Very nice gesture! :tu


----------



## TripleF (May 16, 2007)

That's top notch right there. Very nice gesture Wayne!! :tu


----------



## boonedoggle (Jun 23, 2006)

Very nice. Sorry for your loss Joe.


----------



## Volt (Jan 6, 2008)

Sorry for your loss Joe... I'm one of the world's biggest dog fans, it's terrible to lose one.


----------



## Waynegro-cl (Jun 30, 2008)

Don't mention it Joe, I just hope the book helps a little, at the very least. Hope all is going well.

Your BOTL


----------



## TheTraveler (Aug 20, 2008)

My wife and I have two now; we buried one a little over a year ago and I know it's tough. Sorry for your loss, SmokeyJoe.


----------



## mustang1 (Oct 11, 2007)

I missed the origanl post. I am very sorry for your loss. My family lost a friend recently aswell. All the gorillas were there for me. 

Again I am truly sorry for you and your families loss.


----------



## CigarGal (Jun 2, 2006)

Sorry for your loss. We are going through the same thing right now and the support of friends is so important. Hang in there together and you will get through this.


----------



## Mark-60 (Jul 30, 2008)

Sorry to hear about your loss Smokey J. Losing a Dog is a really tough.


Nice job Waynegro1!


-Mark.


----------



## Old Sailor (Jul 27, 2006)

Very nice gesture Wayne:tu


----------



## taltos (Feb 28, 2006)

Very nice and caring move Wayne.:tu


----------



## NJ Stogie King (May 20, 2008)

What a great gesture. I too suffered the loss of my Boston Terrier Sammy this past April. He died in my arms at only the age of 7 from a massive heart attack. He was always considered my dog....he followed me everywhere, slept in my bed and came to me for anything and everything!! The loss of a dog is so difficult, but people around us help us to get through it!!


----------



## Perry72 (Apr 20, 2007)

Sorry to hear of your loss Joe.
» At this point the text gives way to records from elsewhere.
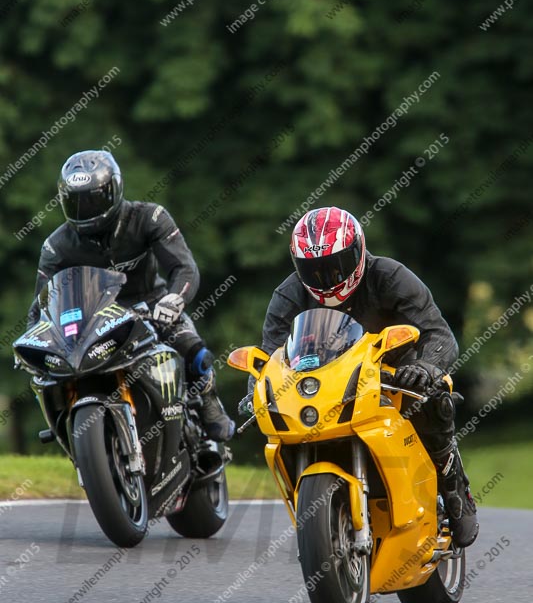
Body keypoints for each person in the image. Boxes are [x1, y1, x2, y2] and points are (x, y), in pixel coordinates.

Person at [242, 206, 478, 547]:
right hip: (323, 384)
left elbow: (438, 333)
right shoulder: (289, 293)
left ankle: (453, 484)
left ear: (358, 252)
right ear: (298, 267)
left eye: (335, 265)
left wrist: (426, 368)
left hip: (395, 373)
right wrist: (256, 391)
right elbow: (270, 356)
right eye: (314, 269)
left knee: (435, 401)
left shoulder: (390, 275)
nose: (326, 276)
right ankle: (320, 519)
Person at [27, 149, 234, 442]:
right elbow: (40, 304)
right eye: (76, 201)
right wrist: (34, 344)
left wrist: (174, 300)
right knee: (51, 378)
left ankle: (210, 403)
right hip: (92, 321)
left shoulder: (149, 217)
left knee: (195, 352)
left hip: (152, 305)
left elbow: (184, 268)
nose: (85, 208)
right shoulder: (56, 246)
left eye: (93, 199)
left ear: (114, 190)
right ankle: (72, 432)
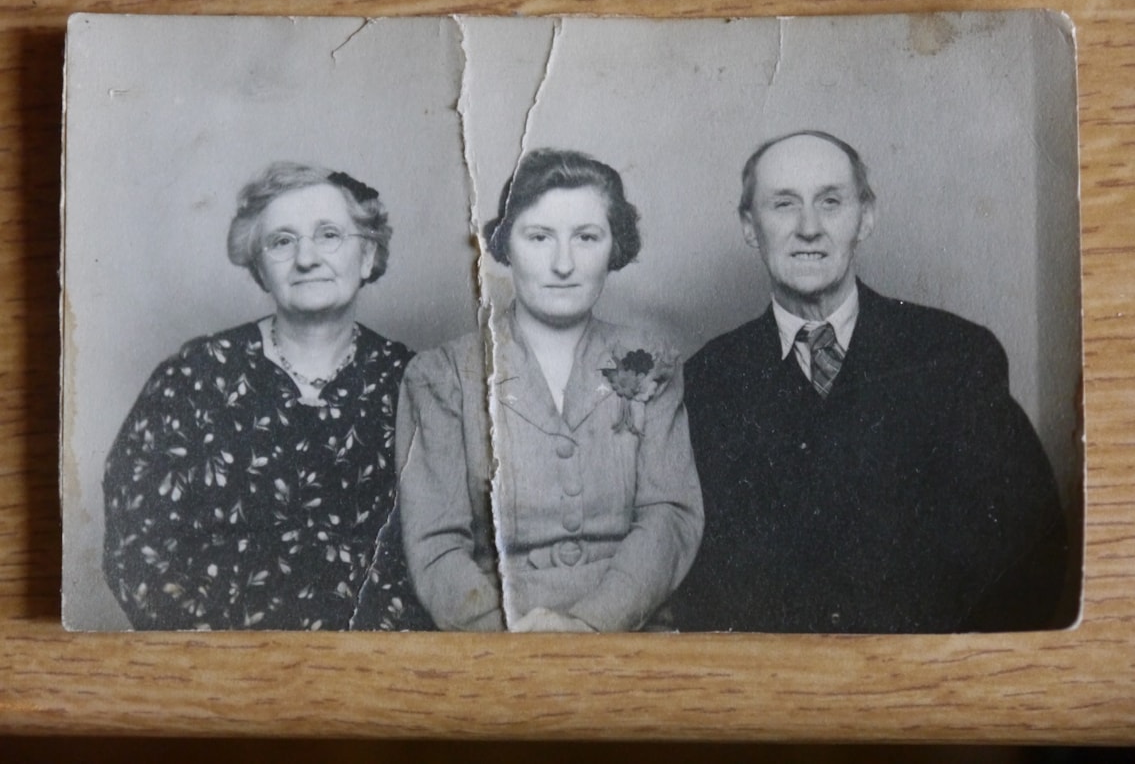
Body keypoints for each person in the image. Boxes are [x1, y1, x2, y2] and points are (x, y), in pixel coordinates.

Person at [674, 130, 1069, 634]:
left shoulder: (954, 357)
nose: (809, 228)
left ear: (866, 218)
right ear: (750, 227)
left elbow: (1031, 551)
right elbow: (696, 577)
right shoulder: (709, 379)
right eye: (784, 205)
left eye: (831, 202)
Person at [397, 148, 704, 632]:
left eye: (586, 237)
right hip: (498, 649)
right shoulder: (441, 376)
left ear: (615, 246)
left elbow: (669, 520)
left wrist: (591, 625)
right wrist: (509, 639)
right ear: (505, 245)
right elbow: (434, 547)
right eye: (539, 237)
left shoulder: (653, 363)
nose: (564, 263)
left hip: (633, 637)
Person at [102, 162, 418, 631]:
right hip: (221, 666)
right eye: (282, 241)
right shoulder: (194, 378)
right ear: (260, 270)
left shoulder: (415, 382)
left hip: (377, 665)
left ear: (368, 256)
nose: (306, 258)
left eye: (328, 234)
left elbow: (441, 550)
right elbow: (138, 546)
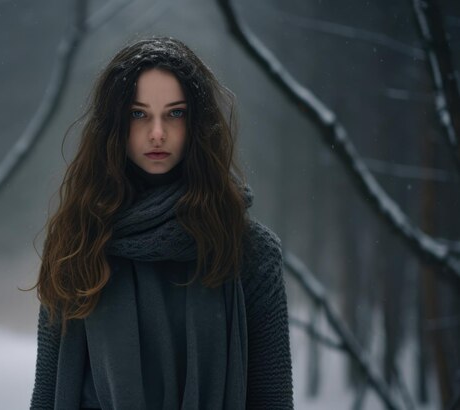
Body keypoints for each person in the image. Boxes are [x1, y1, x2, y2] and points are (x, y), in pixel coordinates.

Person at [30, 36, 293, 410]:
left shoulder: (250, 251)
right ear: (115, 126)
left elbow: (272, 401)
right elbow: (47, 396)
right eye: (139, 114)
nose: (157, 133)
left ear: (197, 124)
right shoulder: (77, 243)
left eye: (174, 113)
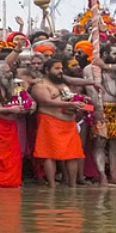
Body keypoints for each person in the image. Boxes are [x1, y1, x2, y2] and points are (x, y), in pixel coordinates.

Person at [30, 59, 86, 187]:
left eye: (61, 68)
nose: (60, 71)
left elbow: (71, 99)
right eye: (56, 68)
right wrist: (69, 103)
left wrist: (79, 104)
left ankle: (72, 186)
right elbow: (45, 102)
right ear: (47, 70)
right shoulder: (41, 85)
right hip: (50, 121)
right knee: (48, 154)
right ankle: (52, 186)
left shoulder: (64, 85)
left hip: (69, 123)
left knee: (73, 155)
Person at [85, 44, 116, 186]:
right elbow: (91, 90)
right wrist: (98, 110)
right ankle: (102, 175)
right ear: (104, 54)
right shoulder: (90, 69)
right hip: (101, 109)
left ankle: (114, 175)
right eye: (114, 52)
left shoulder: (115, 67)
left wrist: (107, 66)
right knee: (100, 143)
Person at [0, 61, 31, 188]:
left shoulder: (9, 86)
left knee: (13, 157)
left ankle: (12, 183)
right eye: (6, 72)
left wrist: (27, 106)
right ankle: (0, 184)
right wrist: (8, 110)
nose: (10, 74)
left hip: (10, 125)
I know its not easy to lose a friend.


----------



## sikk50 (Feb 14, 2008)

That's an awesome bomb straight from the heart


----------



## nozero (Jul 7, 2007)

Very appropriate.
:tu


----------



## ggainey (Sep 3, 2007)

:tu1st Class all the way.


----------



## chippewastud79 (Sep 18, 2007)

Top notch gesture Wayne :tu


----------



## pro2625 (Jun 25, 2008)

Man Wayne you are a good guy....I just bumped your RG:tu


----------



## massphatness (Jan 4, 2008)

Terrific gesture! :tu


----------



## freakygar (Dec 13, 2007)

And another gorilla shows why this is such a place to be.


----------



## ja3480 (Nov 21, 2007)

icehog3 said:


> A wonderful gesture.


:tpd: Very cool!


----------



## gwc4sc (Jan 11, 2008)

What else is there to say but...... I LOVE CLUB STOGIE AND ALL YOU GREAT BOTL'S

Sweet gesture. Well done bud:tu


----------



## dwhitacre (Jan 2, 2008)

Very very nice gesture!!!

Way to be!!!:tu

*Sorry for your loss Joe!*


----------